■ TASK:
Leave the pictures out. Retype exactly the lines below from the one containing "- 인물이나 풍경사진과 같은 정교한 이미지를 표현하기 어려움" through the one containing "1) Short User", and no others.

■ INPUT RECORDS:
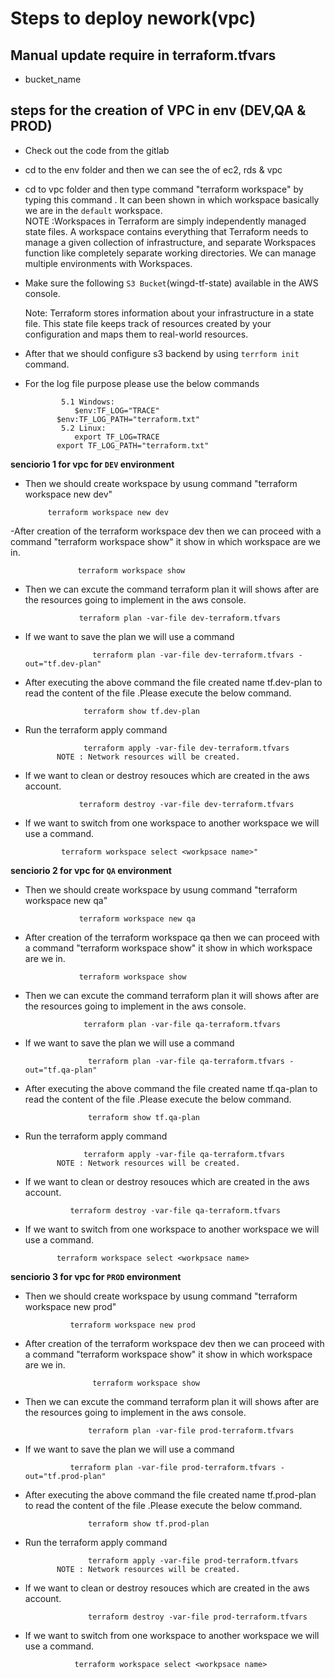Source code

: # Steps to deploy nework(vpc)

## Manual update require in terraform.tfvars

- bucket_name 

## steps for the creation of VPC in env (DEV,QA & PROD)  

- Check out the code from the gitlab       
- cd to the env folder and then we can see the of ec2, rds & vpc 
- cd to vpc folder and then type command "terraform workspace" by typing this command . It can been shown in which workspace basically we are in the `default` workspace.   
       NOTE :Workspaces in Terraform are simply independently managed state files. A workspace contains everything that Terraform needs to manage a given collection of infrastructure, and separate Workspaces function like completely separate working directories. We can manage multiple environments with Workspaces.
- Make sure the following `S3 Bucket`(wingd-tf-state) available in the AWS console.

    Note: Terraform stores information about your infrastructure in a state file. This state file keeps track of resources created by your configuration and maps them to real-world resources.

- After that we should configure s3 backend by using `terrform init` command.
- For the log file purpose please use the below commands

              5.1 Windows:
	             $env:TF_LOG="TRACE"
		     $env:TF_LOG_PATH="terraform.txt" 
	          5.2 Linux:
	             export TF_LOG=TRACE
		     export TF_LOG_PATH="terraform.txt"

**senciorio 1 for vpc for `DEV` environment**

- Then we should create workspace by usung command "terraform workspace new dev"

           terraform workspace new dev

-After creation of the terraform workspace dev then we can proceed with a command "terraform workspace show" it show in which workspace are we in.

                   terraform workspace show
-  Then we can excute the command terraform plan it will shows after are the resources going to implement in the aws console.

                   terraform plan -var-file dev-terraform.tfvars
- If we want to save the plan we will use a command

	                 terraform plan -var-file dev-terraform.tfvars -out="tf.dev-plan"
-  After executing the above command the file created name tf.dev-plan to read the content of the file .Please execute the below command.

	                terraform show tf.dev-plan
- Run the terraform apply command 

                   terraform apply -var-file dev-terraform.tfvars
             NOTE : Network resources will be created. 
-  If we want to clean or destroy resouces which are created in the aws account.

                   terraform destroy -var-file dev-terraform.tfvars
- If we want to switch from one workspace to another workspace we will use a command.

	          terraform workspace select <workpsace name>"
              
**senciorio 2 for vpc for `QA` environment**
- Then we should create workspace by usung command "terraform workspace new qa"

                  terraform workspace new qa
- After creation of the terraform workspace qa then we can proceed with a command "terraform workspace show" it show in which workspace are we in.

                  terraform workspace show
- Then we can excute the command terraform plan it will shows after are the resources going to implement in the aws console.

                   terraform plan -var-file qa-terraform.tfvars
- If we want to save the plan we will use a command

	                terraform plan -var-file qa-terraform.tfvars -out="tf.qa-plan"
- After executing the above command the file created name tf.qa-plan to read the content of the file .Please execute the below command.

	                terraform show tf.qa-plan
- Run the terraform apply command 

                   terraform apply -var-file qa-terraform.tfvars
             NOTE : Network resources will be created. 
- If we want to clean or destroy resouces which are created in the aws account.

                terraform destroy -var-file qa-terraform.tfvars
-  If we want to switch from one workspace to another workspace we will use a command.

	          terraform workspace select <workpsace name>

**senciorio 3 for vpc for `PROD` environment**

- Then we should create workspace by usung command "terraform workspace new prod"

                terraform workspace new prod
                
- After creation of the terraform workspace dev then we can proceed with a command "terraform workspace show" it show in which workspace are we in.

                     terraform workspace show
- Then we can excute the command terraform plan it will shows after are the resources going to implement in the aws console.

                    terraform plan -var-file prod-terraform.tfvars
- If we want to save the plan we will use a command

		        terraform plan -var-file prod-terraform.tfvars -out="tf.prod-plan"
-  After executing the above command the file created name tf.prod-plan to read the content of the file .Please execute the below command.

		             terraform show tf.prod-plan
- Run the terraform apply command 

                    terraform apply -var-file prod-terraform.tfvars
             NOTE : Network resources will be created. 
- If we want to clean or destroy resouces which are created in the aws account.

                    terraform destroy -var-file prod-terraform.tfvars
- If we want to switch from one workspace to another workspace we will use a command.

	             terraform workspace select <workpsace name>
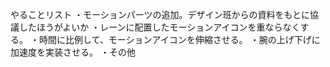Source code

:やることリスト
・モーションパーツの追加。デザイン班からの資料をもとに協議したほうがよいか
・レーンに配置したモーションアイコンを重ならなくする。
・時間に比例して、モーションアイコンを伸縮させる。
・腕の上げ下げに加速度を実装させる。
・その他
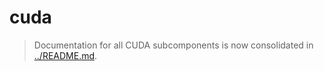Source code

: <!--
######################################################################
# THIS FILE CAN BE DELETED
# All CUDA subcomponent documentation is now consolidated in
# ../README.md (the parent CUDA directory).
# You do NOT need this file anymore.
######################################################################
# COMMIT-TRACKING: UUID-20240730-100000-B4D1
# Description: Stub - refer to consolidated CUDA README.
# Author: Mr K / GitHub Copilot
#
# File location diagram:
# jetc/                          <- Main project folder
# ├── README.md                  <- Project documentation
# ├── buildx/                    <- Buildx directory
# │   ├── build/                   <- Build stages directory
# │   │   └── 01-cuda/             <- CUDA directory
# │   │       └── cuda/            <- Current directory
# │   │           └── README.md    <- THIS FILE
# └── ...                        <- Other project files
-->
# cuda

> Documentation for all CUDA subcomponents is now consolidated in [../README.md](../README.md).
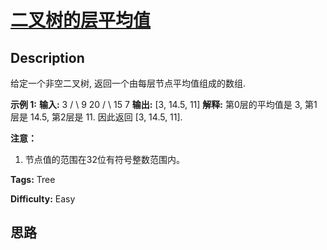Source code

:# [二叉树的层平均值][title]

## Description

给定一个非空二叉树, 返回一个由每层节点平均值组成的数组.

**示例 1:**
            **输入:**        3       / \      9  20        /  \       15   7    **输出:** [3, 14.5, 11]    **解释:**    第0层的平均值是 3,  第1层是 14.5, 第2层是 11. 因此返回 [3, 14.5, 11].    

**注意：**

  1. 节点值的范围在32位有符号整数范围内。


**Tags:** Tree

**Difficulty:** Easy

## 思路

[title]: https://leetcode-cn.com/problems/average-of-levels-in-binary-tree
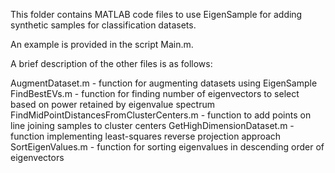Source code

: This folder contains MATLAB code files to use EigenSample for adding synthetic samples for classification datasets.

An example is provided in the script Main.m.

A brief description of the other files is as follows:

AugmentDataset.m - function for augmenting datasets using EigenSample
FindBestEVs.m - function for finding number of eigenvectors to select based on power retained by eigenvalue spectrum
FindMidPointDistancesFromClusterCenters.m - function to add points on line joining samples to cluster centers
GetHighDimensionDataset.m - function implementing least-squares reverse projection approach
SortEigenValues.m - function for sorting eigenvalues in descending order of eigenvectors
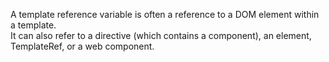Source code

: A template reference variable is often a reference to a DOM element within a template.  
It can also refer to a directive (which contains a component), an element, TemplateRef, or a web component.  
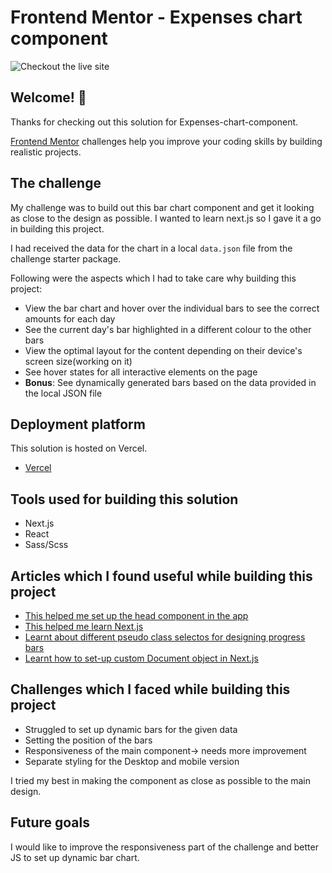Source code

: # Frontend Mentor - Expenses chart component

![Checkout the live site](https://expenses-chart-component-opal.vercel.app/)

## Welcome! 👋

Thanks for checking out this solution for Expenses-chart-component.

[Frontend Mentor](https://www.frontendmentor.io) challenges help you improve your coding skills by building realistic projects.

## The challenge

My challenge was to build out this bar chart component and get it looking as close to the design as possible.
I wanted to learn next.js so I gave it a go in building this project.

I had received the data for the chart in a local `data.json` file from the challenge starter package.

Following were the aspects which I had to take care why building this project:

- View the bar chart and hover over the individual bars to see the correct amounts for each day
- See the current day's bar highlighted in a different colour to the other bars
- View the optimal layout for the content depending on their device's screen size(working on it)
- See hover states for all interactive elements on the page
- **Bonus**: See dynamically generated bars based on the data provided in the local JSON file

## Deployment platform
This solution is hosted on Vercel.
- [Vercel](https://vercel.com/)

## Tools used for building this solution
- Next.js
- React
- Sass/Scss

## Articles which I found useful while building this project
- [This helped me set up the head component in the app](https://www.youtube.com/watch?v=vWWd5ezQTic)
- [This helped me learn Next.js](https://nextjs.org/docs/getting-started)
- [Learnt about different pseudo class selectos for designing progress bars](https://developer.mozilla.org/en-US/docs/Web/CSS/::-webkit-progress-bar)
- [Learnt how to set-up custom Document object in Next.js](https://nextjs.org/docs/advanced-features/custom-document)

## Challenges which I faced while building this project
- Struggled to set up dynamic bars for the given data
- Setting the position of the bars
- Responsiveness of the main component-> needs more improvement
- Separate styling for the Desktop and mobile version
 
I tried my best in making the component as close as possible to the main design.

## Future goals
I would like to improve the responsiveness part of the challenge and better JS to set up dynamic bar chart.
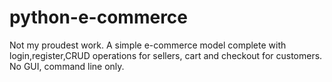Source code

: # python-e-commerce
Not my proudest work. A simple e-commerce model complete with login,register,CRUD operations for sellers, cart and checkout for customers. <br>
No GUI, command line only.
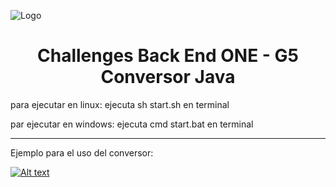 
![Logo](https://i.imgur.com/Bz0yTs5.jpg)
<h1 align="center"> Challenges Back End ONE - G5 Conversor Java</h1>
para ejecutar en linux: 
ejecuta sh start.sh en terminal

par ejecutar en windows:
ejecuta cmd start.bat en terminal
<hr></hr>

Ejemplo para el uso del conversor:

[![Alt text](https://img.youtube.com/vi/eHazo_8OlEA/0.jpg)](https://www.youtube.com/watch?v=eHazo_8OlEA)


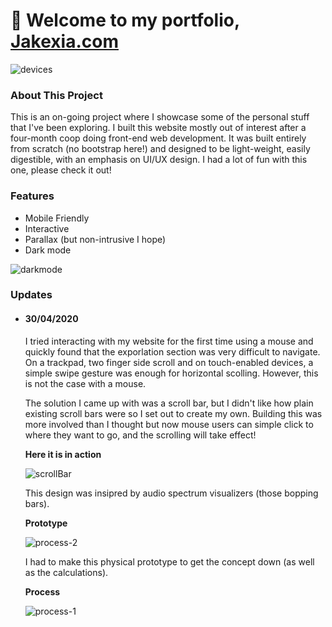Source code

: # 👋 Welcome to my portfolio, [Jakexia.com](https://jakexia.com)
![devices](https://jakexia.com/img/other/websiteOnDevices.png)

### About This Project
This is an on-going project where I showcase some of the personal stuff that I've been exploring. I built this website mostly out of interest after a four-month coop doing front-end web development. It was built entirely from scratch (no bootstrap here!) and designed to be light-weight, easily digestible, with an emphasis on UI/UX design. I had a lot of fun with this one, please check it out!


### Features
- Mobile Friendly 
- Interactive 
- Parallax (but non-intrusive I hope)
- Dark mode

![darkmode](https://jakexia.com/img/other/darkLightShowcase.png)


### Updates

- #### 30/04/2020
    I tried interacting with my website for the first time using a mouse and quickly found that the exporlation section was very difficult to navigate. On a trackpad, two finger side scroll and on touch-enabled devices, a simple swipe gesture was enough for horizontal scolling. However, this is not the case with a mouse. 
    
    The solution I came up with was a scroll bar, but I didn't like how plain existing scroll bars were so I set out to create my own. Building this was more involved than I thought but now mouse users can simple click to where they want to go, and the scrolling will take effect! 

    <b> Here it is in action </b>

    ![scrollBar](https://jakexia.com/img/other/process-0.gif)

    This design was insipred by audio spectrum visualizers (those bopping bars).

    <b>Prototype</b>

    ![process-2](https://jakexia.com/img/other/process-2.gif)
    
    I had to make this physical prototype to get the concept down (as well as the calculations).

     <b> Process </b>

    ![process-1](https://jakexia.com/img/other/process-1.jpg)
    

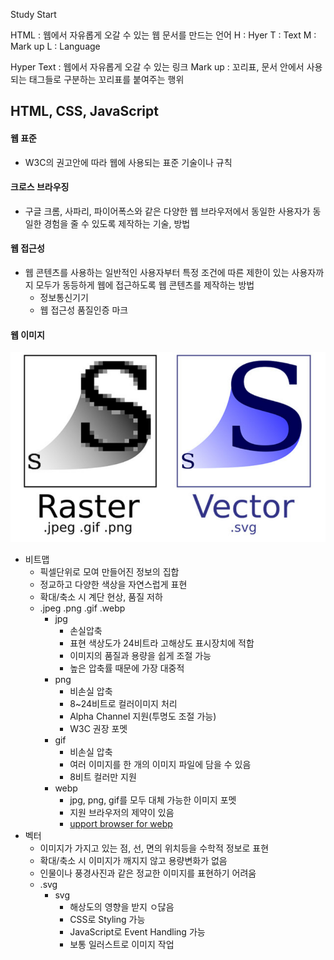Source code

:Study Start

HTML : 웹에서 자유롭게 오갈 수 있는 웹 문서를 만드는 언어
H : Hyer
T : Text
M : Mark up
L : Language

Hyper Text : 웹에서 자유롭게 오갈 수 있는 링크
Mark up : 꼬리표, 문서 안에서 사용되는 태그들로 구분하는 꼬리표를 붙여주는 행위

## HTML, CSS, JavaScript

#### 웹 표준
 - W3C의 권고안에 따라 웹에 사용되는 표준 기술이나 규칙

#### 크로스 브라우징
 - 구글 크롬, 사파리, 파이어폭스와 같은 다양한 웹 브라우저에서 동일한 사용자가 동일한 경험을 줄 수 있도록 제작하는 기술, 방법

#### 웹 접근성
 - 웹 콘텐츠를 사용하는 일반적인 사용자부터 특정 조건에 따른 제한이 있는 사용자까지 모두가 동등하게 웹에 접근하도록 웹 콘텐츠를 제작하는 방법
    - 정보통신기기
    - 웹 접근성 품질인증 마크

#### 웹 이미지
![비트맵_벡터](./images/bitmap_vector.png)
- 비트맵
  - 픽셀단위로 모여 만들어진 정보의 집합
  - 정교하고 다양한 색상을 자연스럽게 표현
  - 확대/축소 시 계단 현상, 품질 저하
  - .jpeg .png .gif .webp
    - jpg
      - 손실압축
      - 표현 색상도가 24비트라 고해상도 표시장치에 적합
      - 이미지의 품질과 용량을 쉽게 조절 가능
      - 높은 압축률 때문에 가장 대중적
    - png
      - 비손실 압축
      - 8~24비트로 컬러이미지 처리
      - Alpha Channel 지원(투명도 조절 가능)
      - W3C 권장 포멧
    - gif
      - 비손실 압축
      - 여러 이미지를 한 개의 이미지 파일에 담을 수 있음
      - 8비트 컬러만 지원
    - webp
      - jpg, png, gif를 모두 대체 가능한 이미지 포멧
      - 지원 브라우저의 제약이 있음
      - [upport browser for webp](https://caniuse.com/webp, "지원 가능 브라우저")
- 벡터
  - 이미지가 가지고 있는 점, 선, 면의 위치등을 수학적 정보로 표현
  - 확대/축소 시 이미지가 깨지지 않고 용량변화가 없음
  - 인물이나 풍경사진과 같은 정교한 이미지를 표현하기 어려움
  - .svg
    - svg
      - 해상도의 영향을 받지 ㅇ닪음
      - CSS로 Styling 가능
      - JavaScript로 Event Handling 가능
      - 보통 일러스트로 이미지 작업

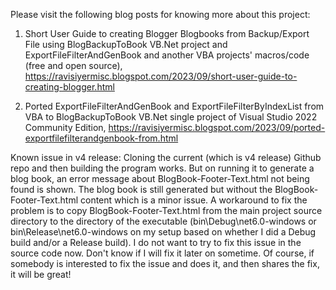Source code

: Please visit the following blog posts for knowing more about this project:

1) Short User Guide to creating Blogger Blogbooks from Backup/Export File using BlogBackupToBook VB.Net project and ExportFileFilterAndGenBook and another VBA projects' macros/code (free and open source), https://ravisiyermisc.blogspot.com/2023/09/short-user-guide-to-creating-blogger.html

2) Ported ExportFileFilterAndGenBook and ExportFileFilterByIndexList from VBA to BlogBackupToBook VB.Net single project of Visual Studio 2022 Community Edition, https://ravisiyermisc.blogspot.com/2023/09/ported-exportfilefilterandgenbook-from.html

Known issue in v4 release:
Cloning the current (which is v4 release) Github repo and then building the program works. But on running it to generate a blog book, an error message about BlogBook-Footer-Text.html not being found is shown. The blog book is still generated but without the BlogBook-Footer-Text.html content which is a minor issue.
A workaround to fix the problem is to copy BlogBook-Footer-Text.html from the main project source directory to the directory of the executable (bin\Debug\net6.0-windows or bin\Release\net6.0-windows on my setup based on whether I did a Debug build and/or a Release build). 
I do not want to try to fix this issue in the source code now. Don't know if I will fix it later on sometime. Of course, if somebody is interested to fix the issue and does it, and then shares the fix, it will be great!
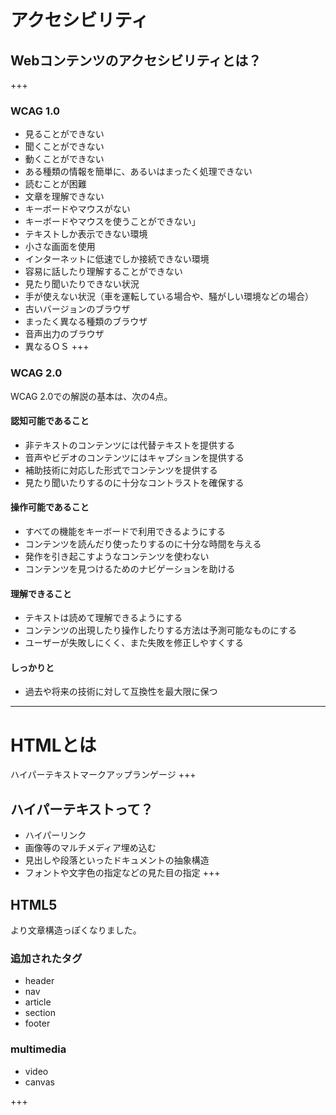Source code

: # アクセシビリティ
## Webコンテンツのアクセシビリティとは？
+++
### WCAG 1.0
- 見ることができない
- 聞くことができない
- 動くことができない
- ある種類の情報を簡単に、あるいはまったく処理できない
- 読むことが困難
- 文章を理解できない
- キーボードやマウスがない
- キーボードやマウスを使うことができない」
- テキストしか表示できない環境
- 小さな画面を使用
- インターネットに低速でしか接続できない環境
- 容易に話したり理解することができない
- 見たり聞いたりできない状況
- 手が使えない状況（車を運転している場合や、騒がしい環境などの場合）
- 古いバージョンのブラウザ
- まったく異なる種類のブラウザ
- 音声出力のブラウザ
- 異なるＯＳ
+++
### WCAG 2.0
WCAG 2.0での解説の基本は、次の4点。  
#### 認知可能であること
- 非テキストのコンテンツには代替テキストを提供する
- 音声やビデオのコンテンツにはキャプションを提供する
- 補助技術に対応した形式でコンテンツを提供する
- 見たり聞いたりするのに十分なコントラストを確保する
#### 操作可能であること
- すべての機能をキーボードで利用できるようにする
- コンテンツを読んだり使ったりするのに十分な時間を与える
- 発作を引き起こすようなコンテンツを使わない
- コンテンツを見つけるためのナビゲーションを助ける
####  理解できること
- テキストは読めて理解できるようにする
- コンテンツの出現したり操作したりする方法は予測可能なものにする
- ユーザーが失敗しにくく、また失敗を修正しやすくする
#### しっかりと
- 過去や将来の技術に対して互換性を最大限に保つ

---
# HTMLとは
ハイパーテキストマークアップランゲージ
+++
## ハイパーテキストって？
- ハイパーリンク
- 画像等のマルチメディア埋め込む  
- 見出しや段落といったドキュメントの抽象構造
- フォントや文字色の指定などの見た目の指定
+++
## HTML5
より文章構造っぽくなりました。
### 追加されたタグ
- header
- nav
- article
- section
- footer

### multimedia
- video
- canvas

+++

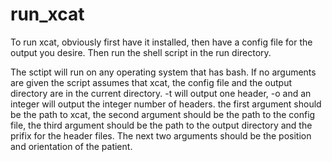 # run_xcat

To run xcat, obviously first have it installed, then have a config file for the output you desire. Then run the shell script in the run directory.

The sctipt will run on any operating system that has bash. If no arguments are given the script assumes that xcat, the config file and the output directory are in the current directory. -t will output one header, -o and an integer will output the integer number of headers. the first argument should be the path to xcat, the second argument should be the path to the config file, the third argument should be the path to the output directory and the prifix for the header files. The next two arguments should be the position and orientation of the patient.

■ OUTPUT:
  - 인물이나 풍경사진과 같은 정교한 이미지를 표현하기 어려움
  - .svg
    - svg
      - 해상도의 영향을 받지 ㅇ닪음
      - CSS로 Styling 가능
      - JavaScript로 Event Handling 가능
      - 보통 일러스트로 이미지 작업

Source code

: Please visit the following blog posts for knowing more about this project:

1) Short User Guide to creating Blogger Blogbooks from Backup/Export File using BlogBackupToBook VB.Net project and ExportFileFilterAndGenBook and another VBA projects' macros/code (free and open source), https://ravisiyermisc.blogspot.com/2023/09/short-user-guide-to-creating-blogger.html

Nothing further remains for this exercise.